◆ Ausgangstext ◆
============================================================

Diese Gratwanderung zwischen essentialistischer Engführung und indifferenter Belanglosigkeit ist wohl die große Herausforderung gegenwärtiger Ekklesiologie. Auf das Ereignis “Kirche” zu setzen, klingt für mich vielversprechend, weil damit auch irgendwie leichter mit einbezogen werden kann, dass da eine gewisse Portion Wirken des Geistes vonnöten ist. Aber salopp gesagt: Der weht ja auch nicht einfach wo er will. Nicht ohne Grund ist auch für die Kirche daher eine gewisse Erwartungssicherheit nach außen und auch nach innen nötig und sinnvoll - darum ist ja die weiter oben geführte Diskussion um kirchliche Anstellungsverhältnisse nicht nur eine kirchenpolitische, sondern durchaus auch eine theologische Frage.
Sehr guter Kommentar. Ich glaube, wir müssen beginnen, bei Kirche und Diakonie mit einer Form von “pluralisiert-dynamischer Phänomenologie” zu operieren, die es zulässt, dass man über differierende Ebenen von Organisationalität hinweg dennoch Wittgensteinsche Familienähnlichkeiten beschreiben kann. D.h. vom Ereignis Kirche bis hin zur (nicht zu Unrecht in der Kritik stehenden) Arbeitgeberin müssen sich rote Fäden nachverfolgen lassen. “Erwartungssicherheit” beträfe dann in erster Linie die kommunitäre Epistemologie und Intentionalität, sowie die Austauschprozesse darüber. Denn diese sind es, deren Formen sich - bei hoffentlich vergleichbaren Inhalten - über diese Organisationsebenen hinweg verändern. Das wäre dann auch m.E. ein Weg für die Ökumene.

============================================================

◆ Eingabedaten ◆

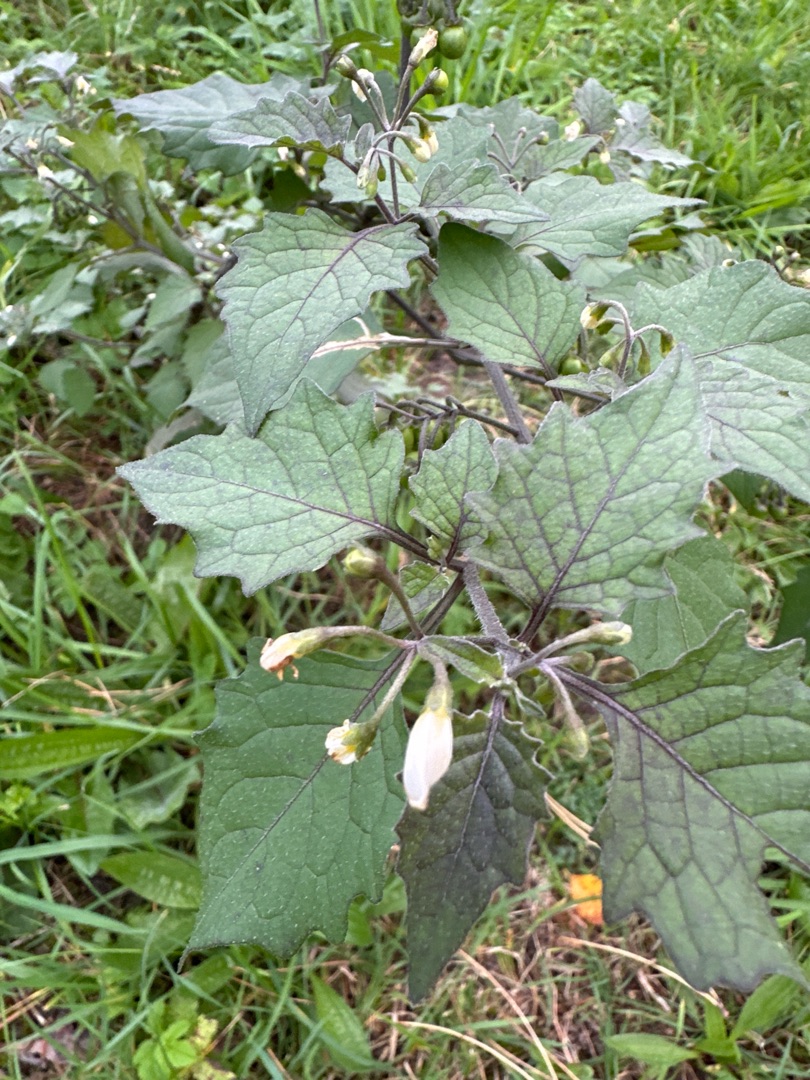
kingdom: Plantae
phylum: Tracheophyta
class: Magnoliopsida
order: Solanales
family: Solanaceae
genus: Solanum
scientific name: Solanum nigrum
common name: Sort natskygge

============================================================

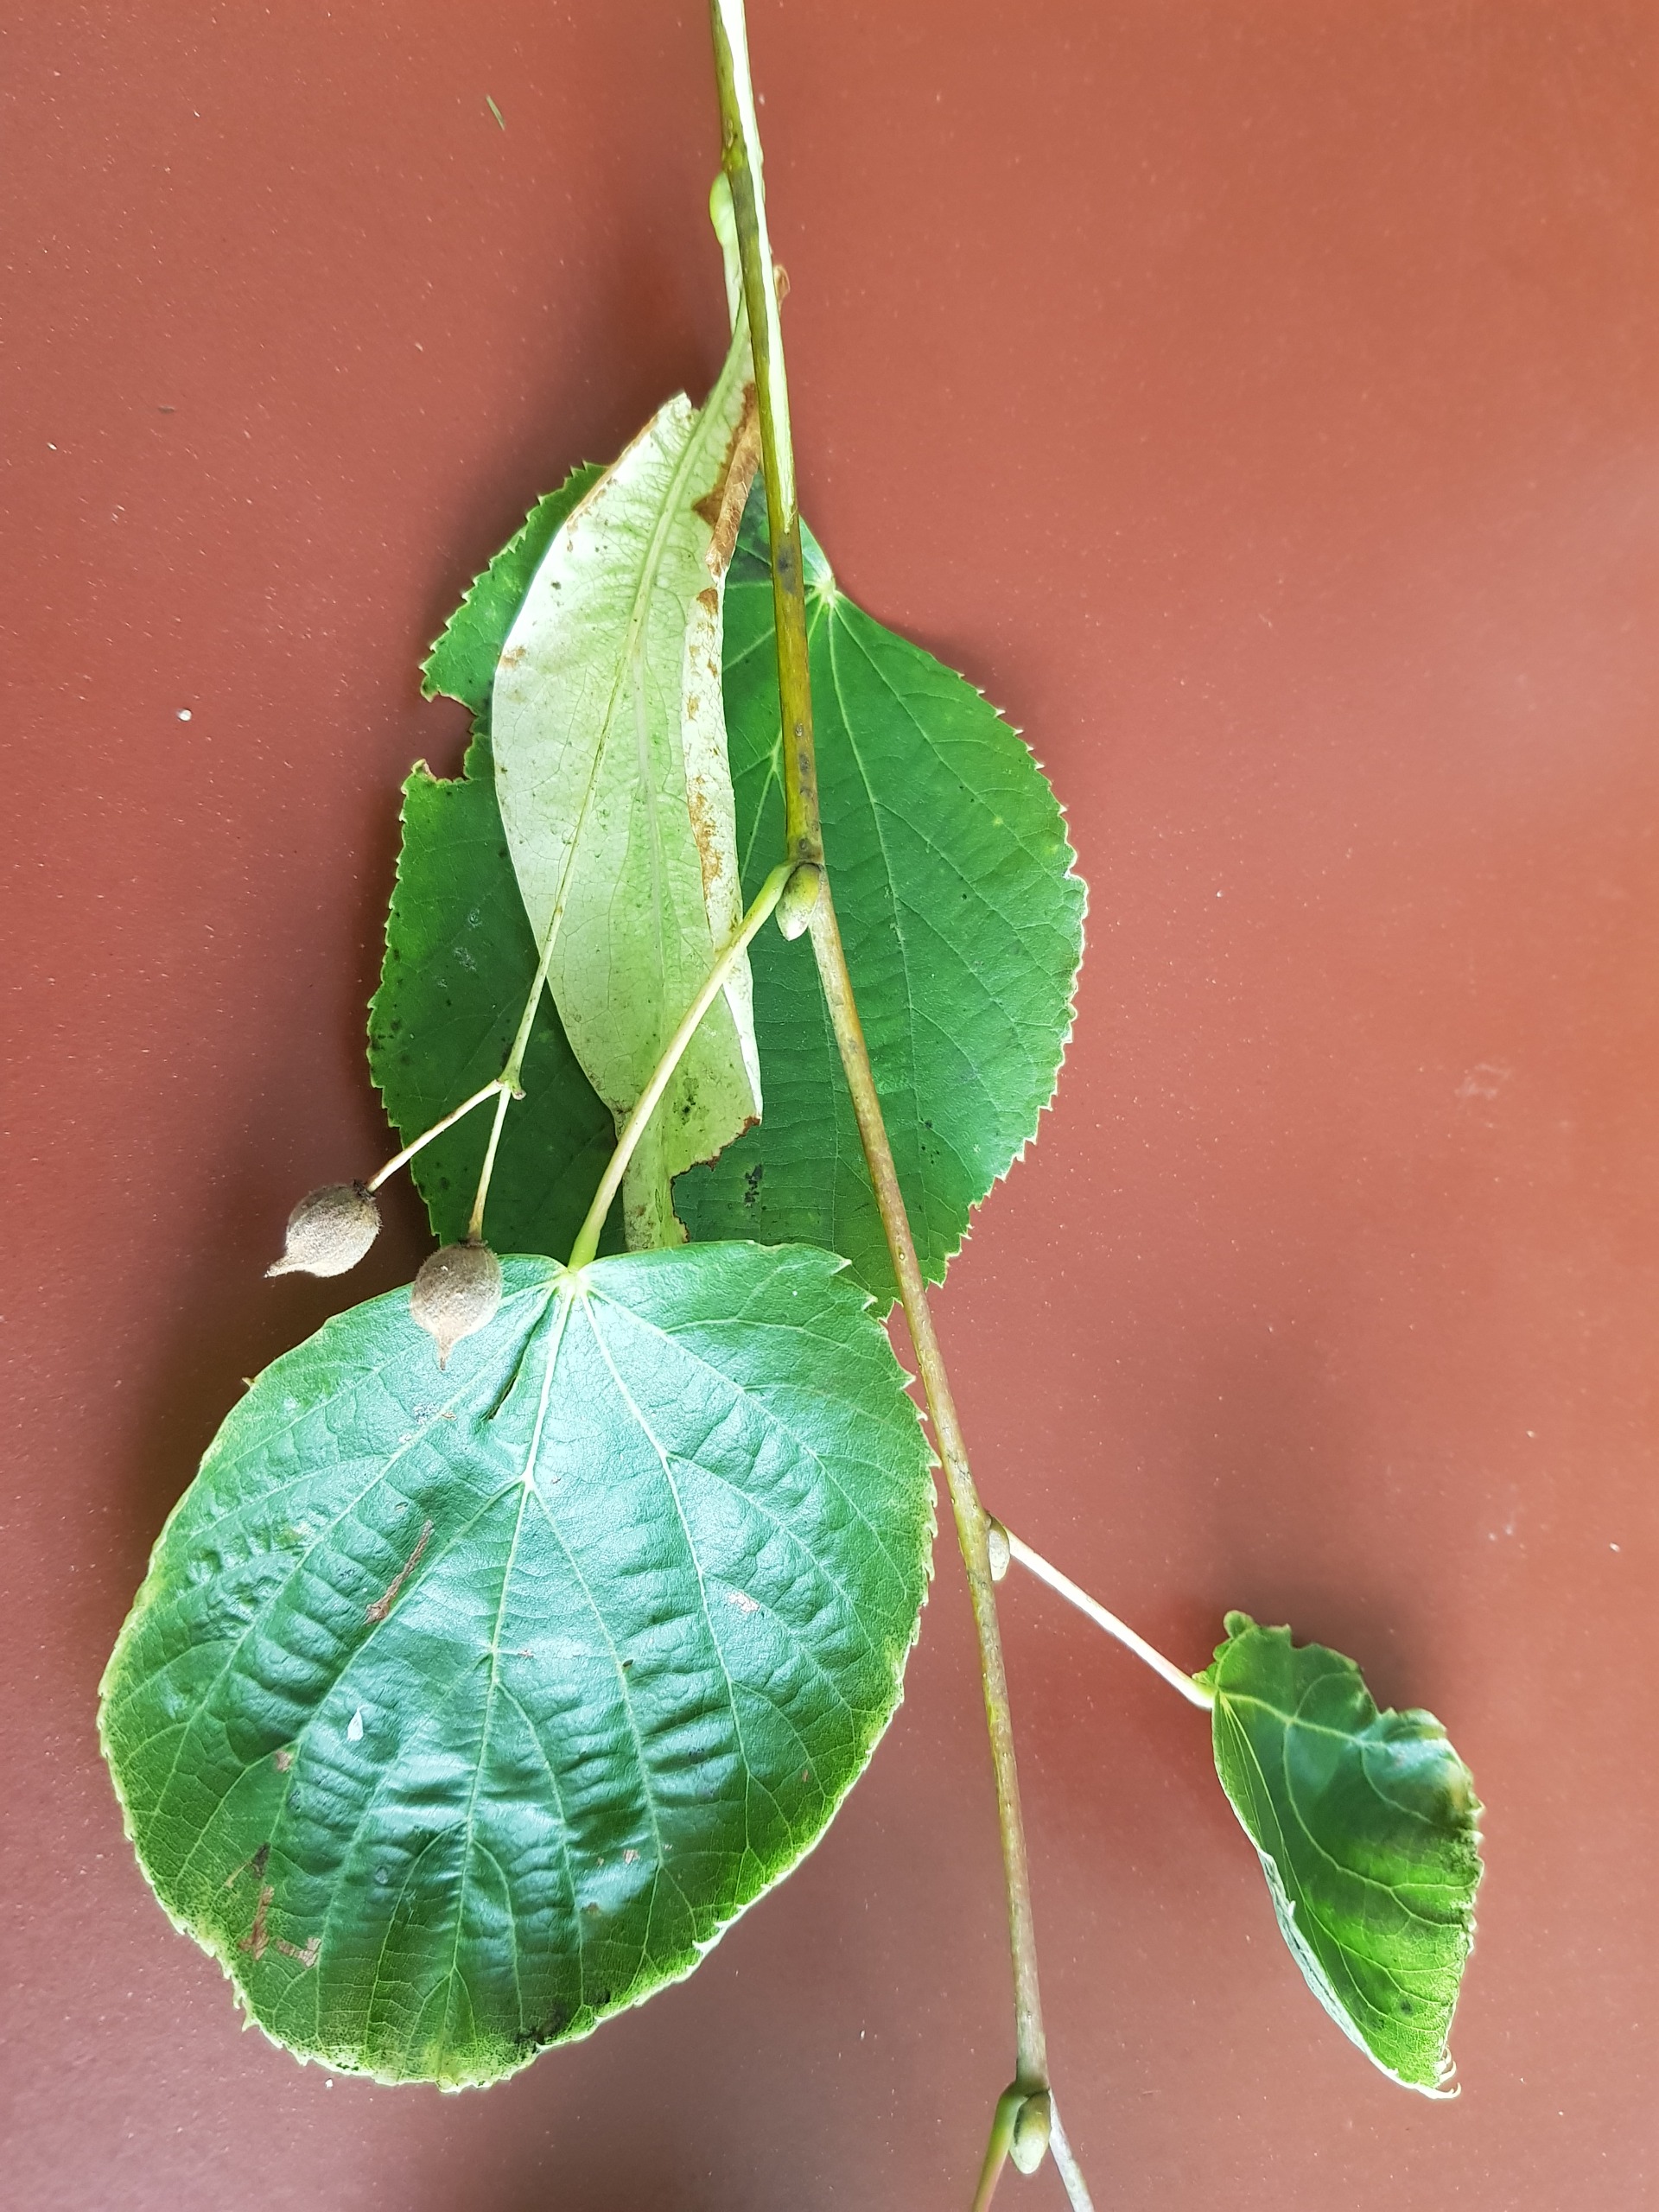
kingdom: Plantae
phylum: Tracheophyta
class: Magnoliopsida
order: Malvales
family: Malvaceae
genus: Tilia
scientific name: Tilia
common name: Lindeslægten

============================================================

◆ Zu bearbeitende Aufgaben ◆
1. Beantworte zum Text über Ekklesiologie:
(a) Was ist laut dem ersten Absatz wohl die große Herausforderung gegenwärtiger Ekklesiologie?
(b) Mit welcher Form von Phänomenologie sollte man laut dem zweiten Absatz bei Kirche und Diakonie operieren?
(c) Welche Art von Ähnlichkeiten soll sich laut dem zweiten Absatz über differierende Ebenen von Organisationalität hinweg beschreiben lassen?
2. Schreibe den Abschnitt der Liste von der Zeile mit „order: Malvales“ bis einschließlich der Zeile mit „common name: Lindeslægten“ als zweispaltige CSV mit den Spalten „anfrage“ und „antwort“ um. Lege für jede Listenzeile eine CSV-Zeile an, setze jedes Feld in Anführungszeichen und ersetze Zeilenumbrüche durch Leerzeichen.
Der Text und die Liste stehen in keinem Zusammenhang miteinander.

◆ Antworten je Aufgabe ◆
1.
(a) Die Gratwanderung zwischen essentialistischer Engführung und indifferenter Belanglosigkeit.
(b) Mit einer Form von „pluralisiert-dynamischer Phänomenologie“.
(c) Wittgensteinsche Familienähnlichkeiten.

2.
anfrage,antwort
"order:","Malvales"
"family:","Malvaceae"
"genus:","Tilia"
"scientific name:","Tilia"
"common name:","Lindeslægten"